21 | Bir Tutam Yük

13.5K 751 393
                                    

****

Nasıl tarif edilir hiç bilmiyorum. Ama sanki..  Senelerce uğraşıp inşa ettiğim o ev yıkılmış gibiydi. Yıllardır beklediğim haberi almışım ama artık gerek kalmamış gibiydi.

Tarifi yok, çözümü de yok zaten.

Şarkı söylemek, dans etmek ve sahnede olmak benim küçük dünyamı aydınlatan iki yönlü bir ışıktan farksızdı.

Şimdi o ışığın biri sönmek için cızırdıyordu.

Bazı kısımlar vardı işte. Elimi kolumu bağlayan, babasına bile boyun eğmemiş Bensu'yu boyun eğmek zorunda bırakan.. Tam bu andaydım.

Ömer Abi'nin hayal kırıklığıyla bakan gözlerini görmemeyi dilerdim.

Bu, benim günahım değildi. Ama etkileri beni zan altında bırakırdı.

Televizyon ekranından yükselen sunucunun rahatsız edici sesi Fikri Abi'lerin salonunda yankılanırken kimseden çıt çıkmıyordu.

Sarp ve Ömer Abi dışında kimse benim farkında değildi. Ama hiçbiri de televizyonu kapatmak için hamle yapmıyordu.

Berfu'nun eli dostane bir hareketle kolumu buldu, "Bensu.." diye sessiz bir mırıldnmayla konuşsa da ona dönmedim.

Berfu'nun sessiz mırıltısına karşılık Elmas Hanım bakışlarını bizim olduğumuz tarafa çevirdiğinde, Fikri Abi'ye dokunarak onunda bakmasını sağladı.

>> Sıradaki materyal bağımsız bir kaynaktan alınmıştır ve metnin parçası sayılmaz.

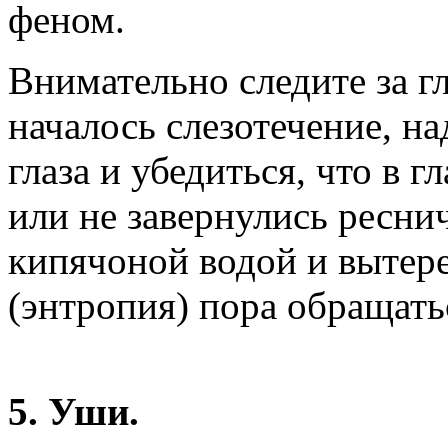
феном.
Внимательно следите за гл
началось слезотечение, н
глаза и убедиться, что в 
или не завернулись ресни
кипячоной водой и вытере
(энтропия) пора обращать
5. Уши.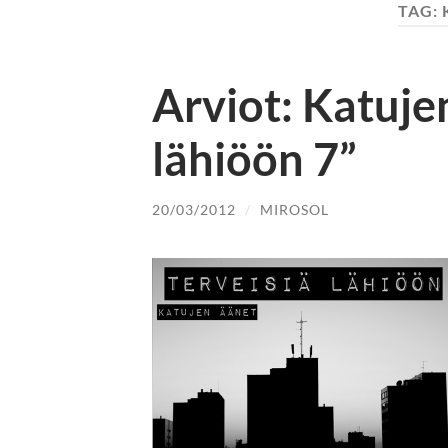
TAG:
Arviot: Katuje
lähiöön 7”
20/03/2012
/
MIROSOL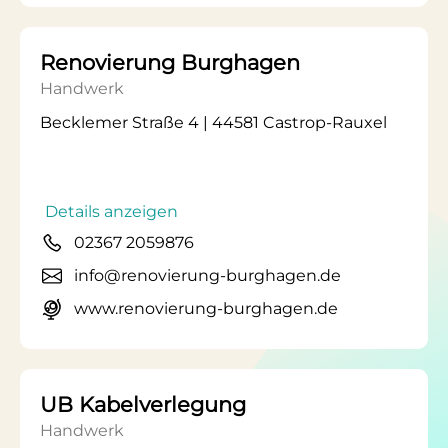
Renovierung Burghagen
Handwerk
Becklemer Straße 4 | 44581 Castrop-Rauxel
Details anzeigen
02367 2059876
info@renovierung-burghagen.de
www.renovierung-burghagen.de
UB Kabelverlegung
Handwerk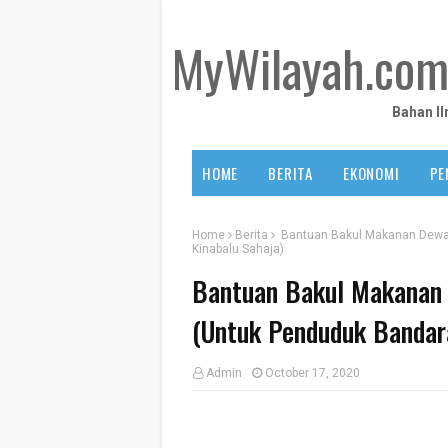
MyWilayah.co
Bahan I
HOME
BERITA
EKONOMI
PE
Home
Berita
Bantuan Bakul Makanan Dewan
Kinabalu Sahaja)
Bantuan Bakul Makanan 
(Untuk Penduduk Bandara
Admin
October 17, 2020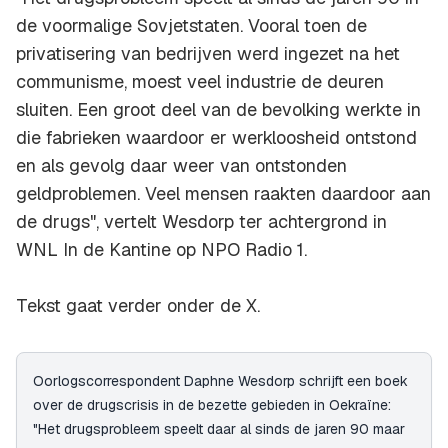
de voormalige Sovjetstaten. Vooral toen de
privatisering van bedrijven werd ingezet na het
communisme, moest veel industrie de deuren
sluiten. Een groot deel van de bevolking werkte in
die fabrieken waardoor er werkloosheid ontstond
en als gevolg daar weer van ontstonden
geldproblemen. Veel mensen raakten daardoor aan
de drugs", vertelt Wesdorp ter achtergrond in
WNL In de Kantine op NPO Radio 1.
Tekst gaat verder onder de X.
Oorlogscorrespondent Daphne Wesdorp schrijft een boek
over de drugscrisis in de bezette gebieden in Oekraïne:
"Het drugsprobleem speelt daar al sinds de jaren 90 maar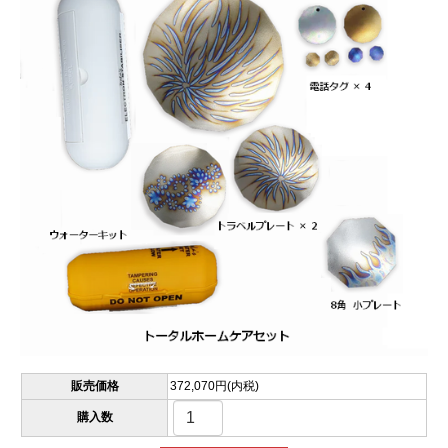
販売価格
372,070円(内税)
購入数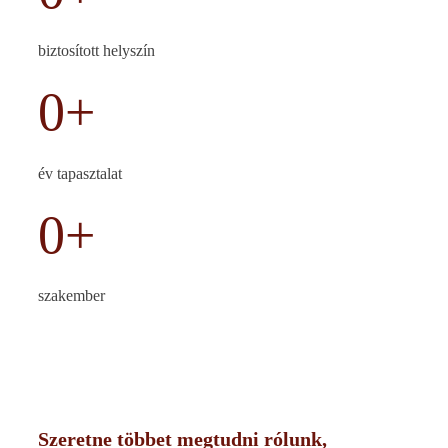
biztosított helyszín
0
+
év tapasztalat
0
+
szakember
Szeretne többet megtudni rólunk,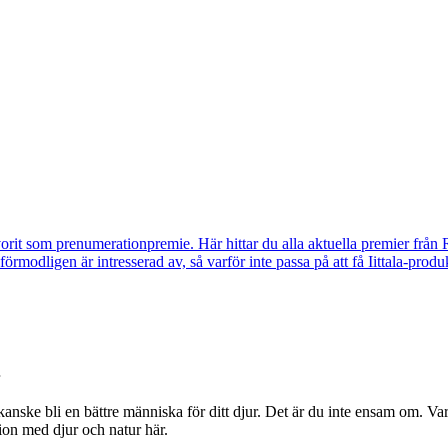
vorit som prenumerationpremie. Här hittar du alla aktuella premier från 
u förmodligen är intresserad av, så varför inte passa på att få Iittala-p
ske bli en bättre människa för ditt djur. Det är du inte ensam om. Vare s
ion med djur och natur här.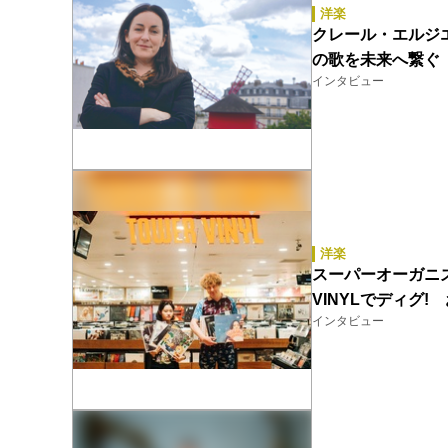
洋楽
クレール・エルジエー
の歌を未来へ繋ぐ
インタビュー
洋楽
スーパーオーガニズム
VINYLでディグ
インタビュー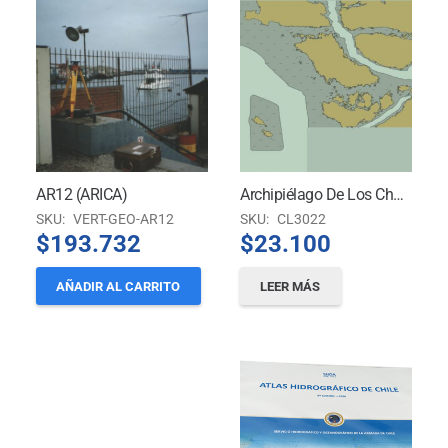
AR12 (ARICA)
Archipiélago De Los Chonos, Canales Oceánicos
SKU:
VERT-GEO-AR12
SKU:
CL3022
$
193.732
$
23.100
AÑADIR AL CARRITO
LEER MÁS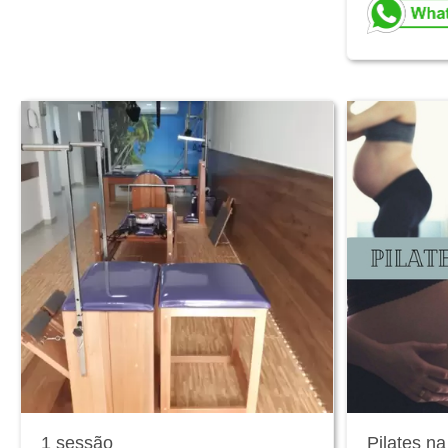
1 sessão
Pilates n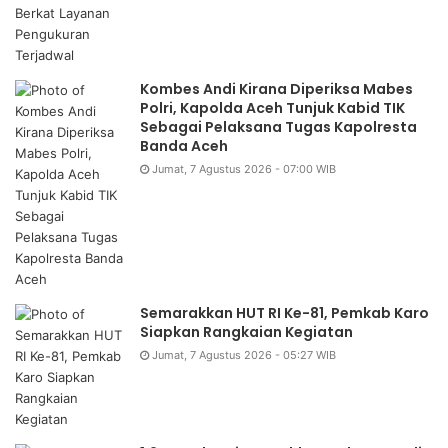
Kombes Andi Kirana Diperiksa Mabes
Polri, Kapolda Aceh Tunjuk Kabid TIK
Sebagai Pelaksana Tugas Kapolresta
Banda Aceh
Jumat, 7 Agustus 2026 - 07:00 WIB
Semarakkan HUT RI Ke-81, Pemkab Karo
Siapkan Rangkaian Kegiatan
Jumat, 7 Agustus 2026 - 05:27 WIB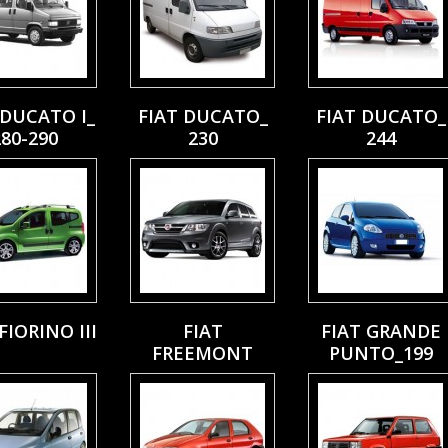
 DUCATO I_
FIAT DUCATO_
FIAT DUCATO_
280-290
230
244
FIORINO III
FIAT
FIAT GRANDE
FREEMONT
PUNTO_199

Fikri Abi önce bana, daha sonra Ömer Abi'ye baktı.

"Ömer," dedi. Onun sesiyle herkes bakışlarını televizyondan ayırıp ikisine çevirmişti. "Oturun konuşalım. Halledilmeyecek bir şey değil."

Ömer Abi başını iki yana sallayıp bana doğru yürümeye başlarken, "Biz konuşacağız." demekle yetindi.

Onun yürümesiyle herkesin bakışları beni bulurken ben gözlerimi Ömer Abi'den ayıramamıştım. Yanımda duran Ömer Abi hayal kırıklığı ve sinirle karışmış gözleriyle kapıyı işaret etti.

Önümden yürümeye başlamasıyla arkasından hamle yapmaya girişmiştim ki Berfu'da benimle beraber hareketlendi. Bunu belki de tahmin eden Ömer Abi arkasını döndü ve önce Berfu'ya baktı. Daha sonra birini arar gibi bakışlarını salonda gezdirdi.

"Sen ve Bade burada kalın Berfu."

Berfu'nun bana dönen bakışlarına gözlerimi açıp kapatarak onay verdiğimde Ömer Abi'nin peşinden dışarı çıktım.

Arabasına doğru yürüyen Ömer Abi şoföre bir işaret verip siyah limuzinin kapılarını açtırdığında beni beklemeden bindi. Onu takip ederek arabaya ilerlediğimde arkamdaki kapının açılma sesini duydum.

Arabaya binmek için kaldırdığım elimle kapıya tutunup kalırken bakışlarımı açılan kapıya çevirdim. Hemen ardımızdan çıkan Sarp bize doğru ilerliyordu.

Önce arabanın arka koltuğuna oturmuş ve sinirden durmadan sağ bacağını sallayan Ömer Abi'ye, daha sonra bize doğru yürüyen ve ne diyeceğini bildiğim Sarp'a baktım.

Bakışlarımız kesiştiğinde sertçe yutkunarak elalarına baktım. Gözlerimde ne gördü bilmiyorum fakat yürümeyi kesip arabanın ilerisinde durdu.

O fotoğraftaki adamın kendisi olduğunu söyleyecekti biliyordum ama buna gerek yoktu.

O adamın Sarp Karabulut olduğunu bilmelerini istemiyordum.

Başımı iki yana onaylamazca salladım ve Sarp'ın ne yapmaya çalıştığımı anlamadığı için çatılan kaşlarına aldırmadan arabaya bindim.